Analisis Tekstual merupakan sebuah pengamatan tari dari sisi teknik yang
berkaitan dengan bentuk tari. Setiap bentuk merupakan pewujudan dari teks. Tari
adalah bagian ekspresi budaya sebuah komunitas dan bukan ekspresi individu,
misalnya Bedaya, Srimpi sebagai ekspresi komunitas Istana, sedangkan lengger atau tayub merupakan ekspresi komunitas masyarakat petani. Sebuah satuan
organik yang dibangun berdasarkan tata hubungan unsur-unsur internal suatu
bentuk. Organik adalah kumpulan unit yang ditata dalam sebuah struktur yaitu
dalam seperangkat tata hubungan, organisme mempunyai struktur. Misalnya susunan
kalimat teks Proklamasi merupakan pernyataan bangsa Indonesia. Susunan kalimat itu
dibangun dalam satuan organik yang saling mengikat sehingga membentuk
pengertian. Satuan teks ditentukan oleh konvensi atau aturan yang berlaku atau
kebiasaan budaya, misalnya di lingkungan istana tercipta bentuk tari yang
teratur dan halus seperti kehidupan di istana yang tertatur. Analisis kontekstual merupakan pengamatan tari dipandang
sebagai objek studi yang tidak lepas dari ruang lingkup yang membentuk tari itu,
yang berkaitan dengan sejarah, antropologi, sosiologi, dan sebagainya.
A. ANALISIS STRUKTUR
Konsep estetis pembentukan karya seni tari di lingkungan
masyarakat Jawa dikenal konsep Joged
Mataram dan Hasta Sawanda.
Pengamatan tari melalui sisi teknik tari tidak terlepas dari teknik tari
sebagai wadah dan Joged Mataram
sebagai isinya. Filsafat Joged Mataram
apabila diterapkan dalam seni tari akan mengarah pada keseimbangan lahir batin.

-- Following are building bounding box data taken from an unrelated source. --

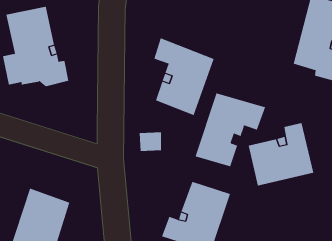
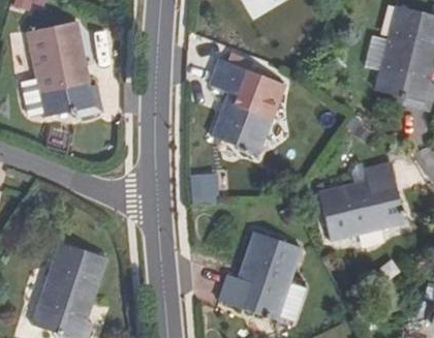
building: [195,92,266,167] -> none

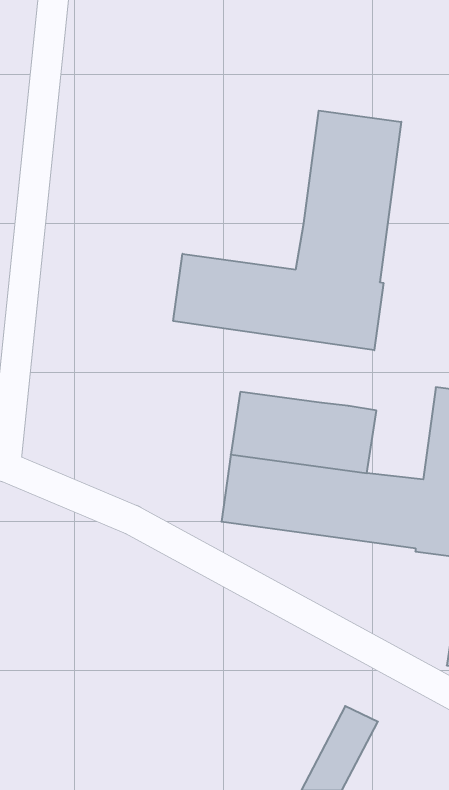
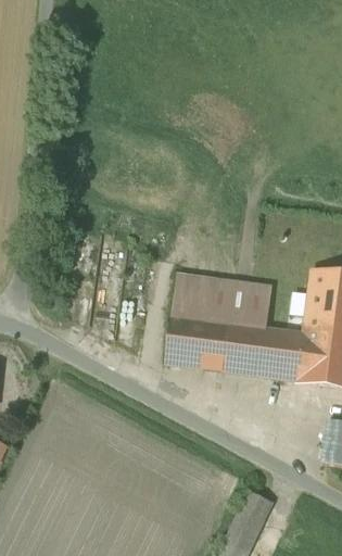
building: [173,111,401,350] -> none

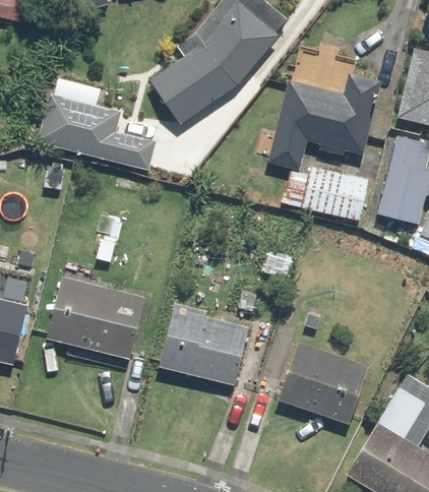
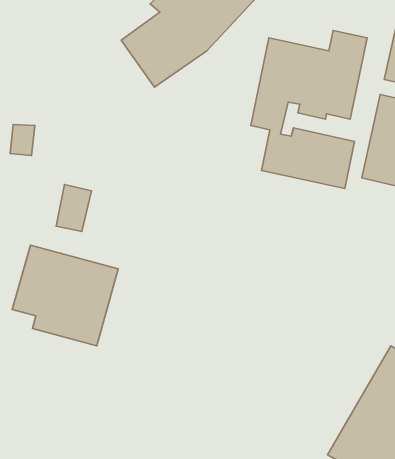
building: [39,78,155,170] -> none
building: [159,308,251,386] -> none
building: [277,342,369,426] -> none

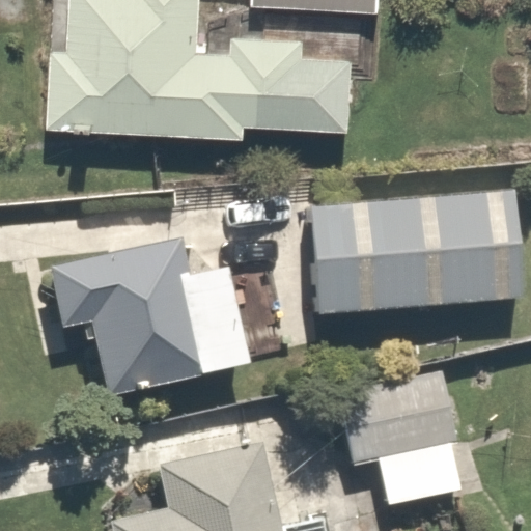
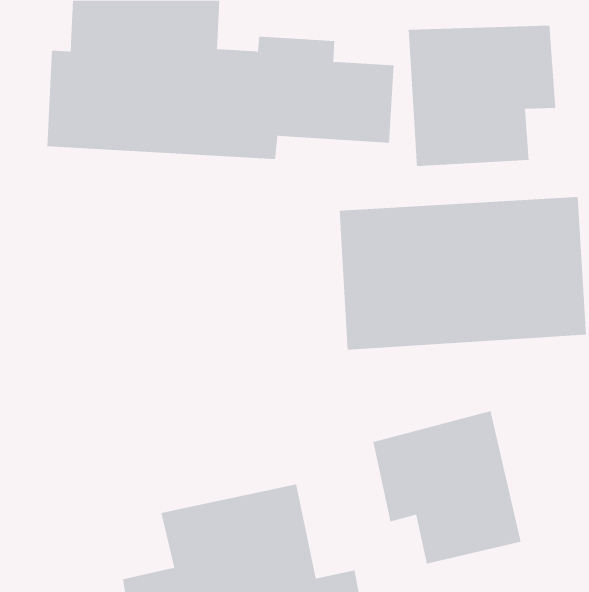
building: none -> [408,25,556,167]
building: [51,243,247,397] -> none

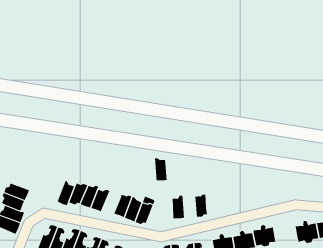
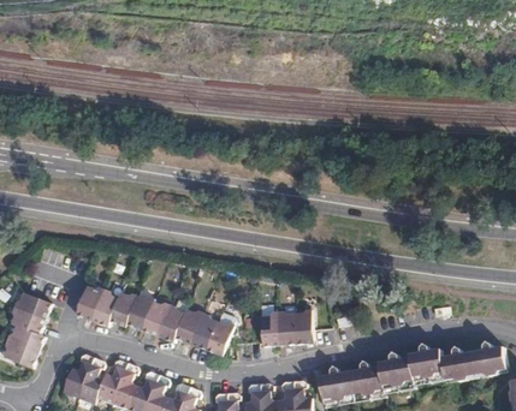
building: [154,158,167,181] -> [277,310,296,344]
building: none -> [76,285,103,320]
building: none -> [156,304,184,341]
building: none -> [409,342,443,377]

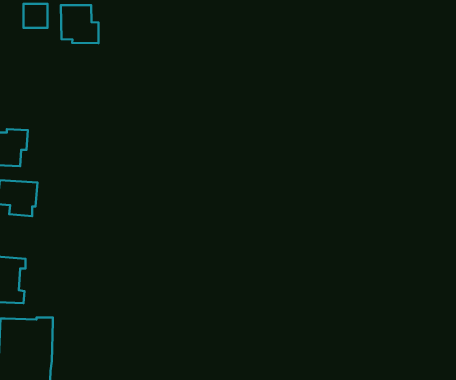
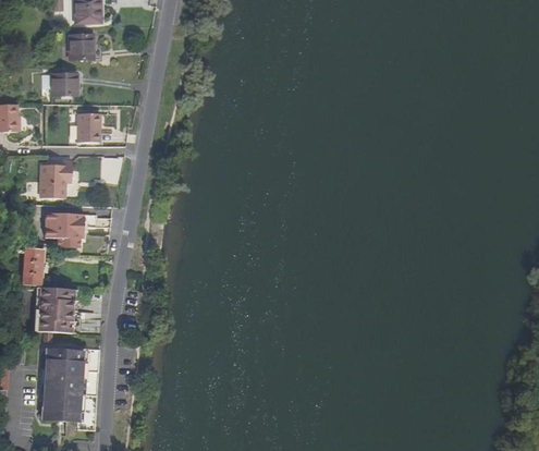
building: [61,5,98,43] -> none
building: none -> [51,74,77,95]
building: none -> [78,114,101,143]

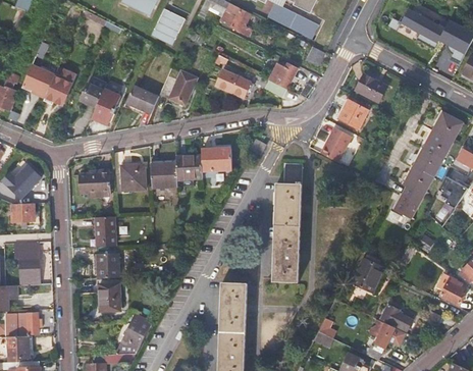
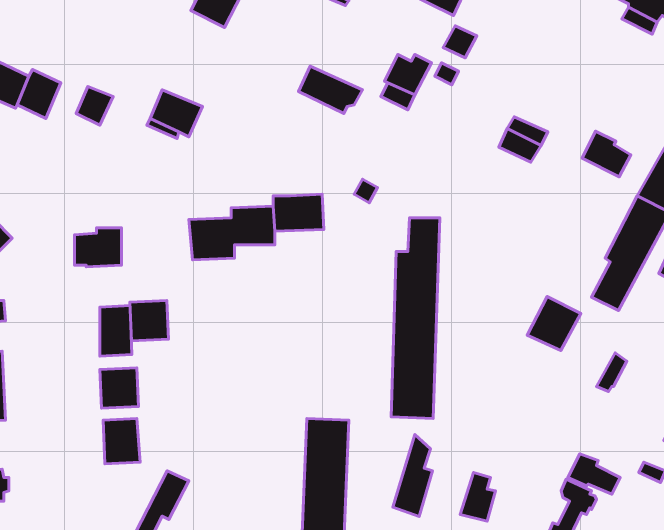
building: [160,64,200,105] -> none
building: [355,74,384,102] -> [582,131,631,177]
building: [93,89,120,125] -> none
building: [320,127,351,162] -> none
building: [122,165,146,190] -> [130,300,169,341]
building: [352,259,384,292] -> [527,296,581,350]
building: none -> [393,434,433,516]

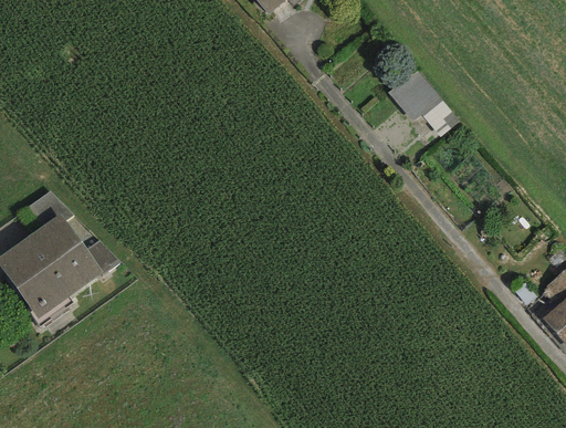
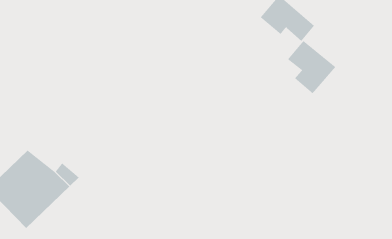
building: none -> [287,40,336,94]

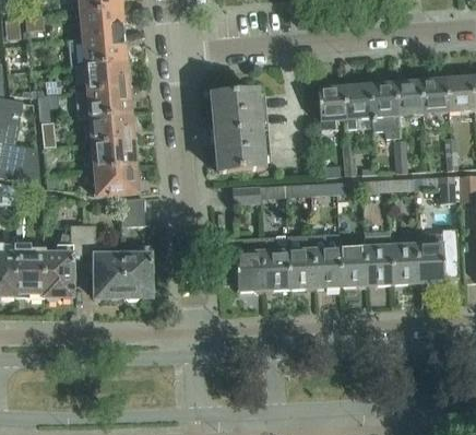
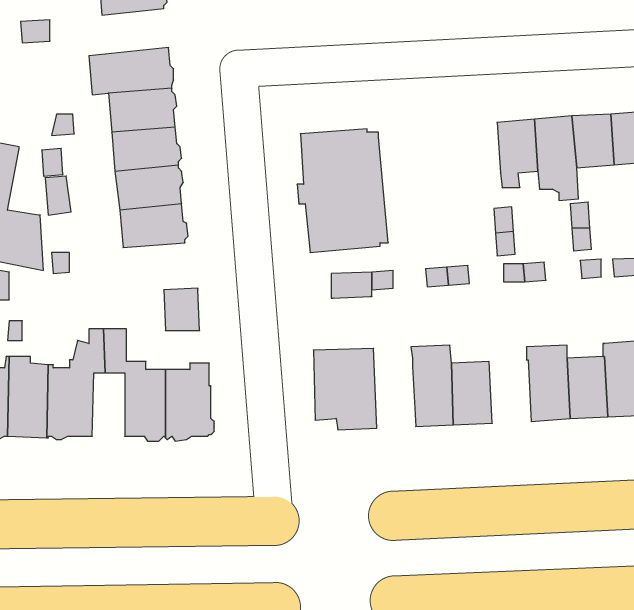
building: [79,9,123,39] -> none
building: [318,85,346,134] -> none
building: [93,166,138,197] -> none
building: [261,236,289,291] -> none
building: [338,245,367,287] -> none

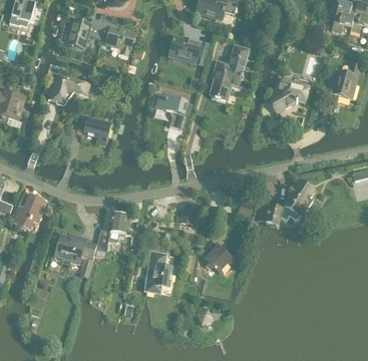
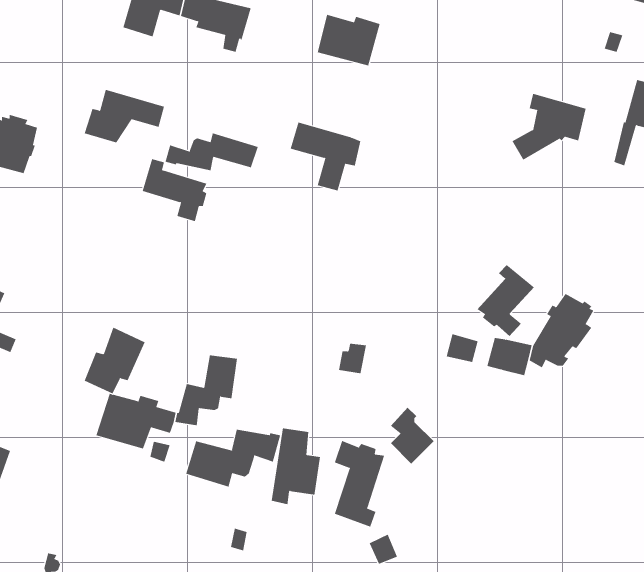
building: [210,45,248,100] -> none
building: none -> [165,133,258,171]
building: none -> [476,264,535,337]
building: [13,194,45,229] -> [84,327,145,394]
building: none -> [185,429,281,488]
building: none -> [334,440,385,527]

Ilmu Joged Mataram terdiri dari 4
unsur yaitu:
- Sewiji, berarti konstrasi total tanpa menimbulkan ketegangan jiwa.
- Greged, dinamika atau semangat yang terkontrol untuk disalurkan ke arah yang wajar dan tidak memberi kesan kasar.
- Sengguh, berarti percaya diri tetapi tidak sombong.
- Ora mingkuh, berarti tidak kecil hati, tidak takut menghadapi kesulitan, dan mengandung arti penuh tanggung jawab.
Hasta Sawanda merupakan norma atau aturan pada tari Surakarta yang patut ditaati penari untuk meningkatkan
kemampuan teknik tari sehingga mencapai kategori penari yang baik. Hasta
Sawanda terdiri dari:
- Pacak, yaitu patokan baku yang meliputi sikap dan gerak dari seluruh anggota badan.
- Pancat, yaitu proses perpindahan gerak yang satu ke gerak selanjutnya sehingga rangkaian gerak berkesinambungan dalam satu irama gerak tari.
- Ulat,polatan atau pandangan dalam ragam gerak tertentuyang mengarah pada ekspresi atau perwatakan.
- Lulut, artinya penguasaan gerak telah menyatu dengan penari.
- Wilet, artinya kemampuan penari dalam memberi variasi gerak yang dibuat penari tanpa meninggalkan patokan yang ada, wilwe yang ajeg bisa mengarah pada gaya pribadi.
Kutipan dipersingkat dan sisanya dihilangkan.